Get ready to rock with the third full installment of the pop culture phenomenon known as the Guitar Hero Series, this time on the Nintendo Wii. For those unfamiliar with the series, you strum a plastic guitar with five differently colored buttons in various patterns as waves of notes fly down a treadmill, in relation to the music.
The first thing you will notice upon opening the box is guitar. In relation to past official GH controllers, this looks more like a real guitar than a cheap plastic toy. Resembling the legendary Gibson Les Paul, the guitar comes with the ability to change faceplates to give a more customized feel, with the plates usually promoting bands like the Sex Pistols and Rage Against the Machine. The guitar is weighted perfectly and buttons are a smooth as butter, which is especially handy when you start on the very fast songs and harder difficulties. There is a small cubbyhole for your Wiimote, from which the "Wrong Note" noise comes from, adding to the realism and experience. However, some of my friends have told that, like previous incarnations, stickers put on the buttons and overly vicious use of the whammy bar can break them and keep them from functioning. Also, the new detachable neck can apparently cause the buttons to not work, but that hasn't happened to me yet. Lastly, it only comes bundled with one guitar, and you can't buy individual ones. You can't even buy 3rd party ones yet!
Now in a rhythm game, the soundtrack is literately what the game is based around. The soundtrack this one is very good. The include classics (The Rolling Stones, Mountain) and the new kids on the block (Killswitch Engage, Weezer). The songs also range from pop to puck to even metal, showing a well rounded genre taste. And, for the first time in a Guitar Hero series, the songs actually grow progressively harder the further down the list you go. For example, you start easy (Pat Benatar's Hit Me with Your Best Shot and Senses Fail's Can't Be Saved) to ungodly difficult shredfests (Slayer's Raining Blood and the 7 minute, speed metal epic of Dragonforce's Through the Fire and Flames). My only beef with the set list it includes no name bands who I've never even heard of, and they aren't even that good (LA Slum Lords anybody? Anybody?). Not to take away from the fact that there are a few no name gems in here (Like the Scouts of St. Sebastian's In Love or An Endless Sporadic's Impulse). Another beef I have is the Wii's inability to have downloadable content like the Xbox and PS3. But that, aside a solid set list none the less.
Then there's the graphics and visuals. The Wii version doesn't that the same flare and HD ability of its Xbox360 and PS3 counterparts, but I does have that much more mature look that this game should have. Past games were too cartoonish and bizarre. One thing I hate about it is its blatant product advertising, like unlocking stuff in a virtual Guitar Center or seeing a pack of 5 Gum while browsing the songs. Advertising for the companies that make the guitars how ever his restrained to just putting them on the names, but that's fine. In this game however, you will spend much more time looking at the notes on the treadmill than the backgrounds, so graphics in this game are not a big deal.

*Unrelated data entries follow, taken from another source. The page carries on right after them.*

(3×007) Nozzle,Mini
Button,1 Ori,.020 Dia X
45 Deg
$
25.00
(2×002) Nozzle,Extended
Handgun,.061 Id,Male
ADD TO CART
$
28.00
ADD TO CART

But I know what you're saying. "But Troggie, what about the gameplay? Doesn't gameplay make them game?!" And you would be right. The gameplay is just as addictive as ever, and it WILL hook you to thrash down songs on higher and higher difficulties. There is enough meat her to keep pros advancing and practicing to take down the final songs and for newbies to work up on. Co-op mode is still here and bass/rhythm lines are still much easier than their lead counterparts. A new mode is the Battle Mode, where while shredding the tracks against others, instead of star power and getting more points than them, you now have to get Mario Kart-style power ups to make you opponents fail. Some of these include Difficulty Up, Whammy (opponent must whammy to continue to play), Double Notes, and Left Flip (Green is now on the right and orange is on the left, and so on). Much improved over other versions. Also, online play is here. The connection are usually fluid and work with out fail, except when you lose connections, but that falls on the Wii's problem, and not the game. However the excessively large Friend codes, no chatting ability, and no menu-style game selection to choose games is a nuisance, but not a bad first go. Another problem is the fact that in Battles and Face Offs, those on lower difficulties will beat you, and online, n00bs will purposely go on a lower difficulty to win. And the fact that when you beat the game, you're done; that's pretty much it. But overall, it's a great game, alone or at a party.
So does this game meet expectations? Yes. Does it exceed them? No. Overall it's a solid game but Nintendo's inability and general stubbornness to move with times in respects to graphics and online capabilities keep this overall game from really shining. Hopefully they can fix these problems on GHIV and the upcoming Guitar Hero: On Tour for the Nintendo DS.
***As of February 2008, you can buy individual guitars, but the 3rd party ones still don't exist.